The normals are facing outwards so that is not the problem. As you can see the normals are not perpendicular to the face.
I want to make hair on the butterfly, but that cannot be done like this… the strands are pointing in the nomal direction and that direction is off.
I’ve tried to add wind but that does not do a well enough trick…
What am i doing wrong? The body was a cylinder at first, added a coupke if loopcuts and started moving the verts.
Is there a way to adjust the direction? or is it only possible to flip em.
Did you start from a plane?
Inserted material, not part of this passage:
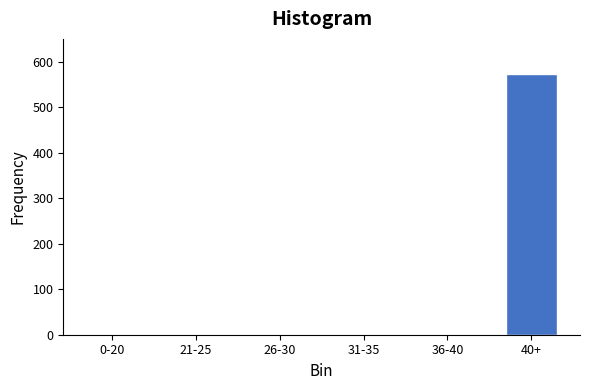

Reading left to right, list all the values displayed in this chart.

0-20=0	21-25=0	26-30=0	31-35=0	36-40=0	40+=572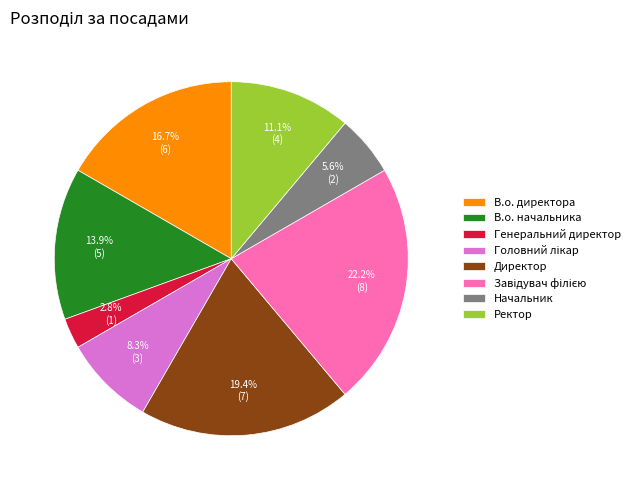

Approximately how many times larger is the value at Ректор compared to Генеральний директор?

4.0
Sometimes this causes the object to still think it’s got zero thickness in one direction – just go to the object mode and hit ctrl-a (i think – apply scale/rot?) and see if that helps.
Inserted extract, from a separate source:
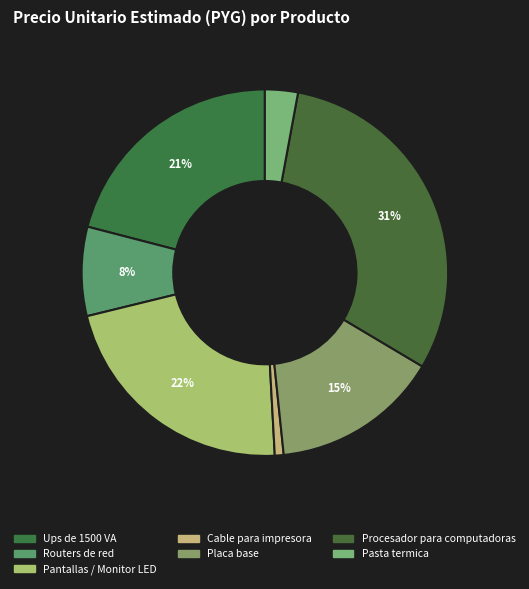

Count the number of slices in the pie.

7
I’ve never noticed the normals (or been looking) but i’ve gotten some totally funkular shading because of that, and I imagine it’s the same thing.
The normals are pointing outwards so that command did not do anything for me here
Cool mate. that worked! thanks
I scaled the base object (a cylinder) quite a bit, But i did not realize that i had to apply the scale and rotation. Is that for normals only?
But thanks again.
Nah, it’s for any time you want to make the object’s axis the same as the global one and make the local coordinate space have the same unit scale as the global one. You may have noticed, if you take the default cube and scale it to .25 in object mode, you can then go into edit and grab a face and do ‘g z z 4’, say, and it will only look like it’s moving one unit up even tho you said four :).
It’s useful for finalizing an object that you’re going to animate or make copies of if you’ve used anything but grab on them in object space an want those changes to be relevant.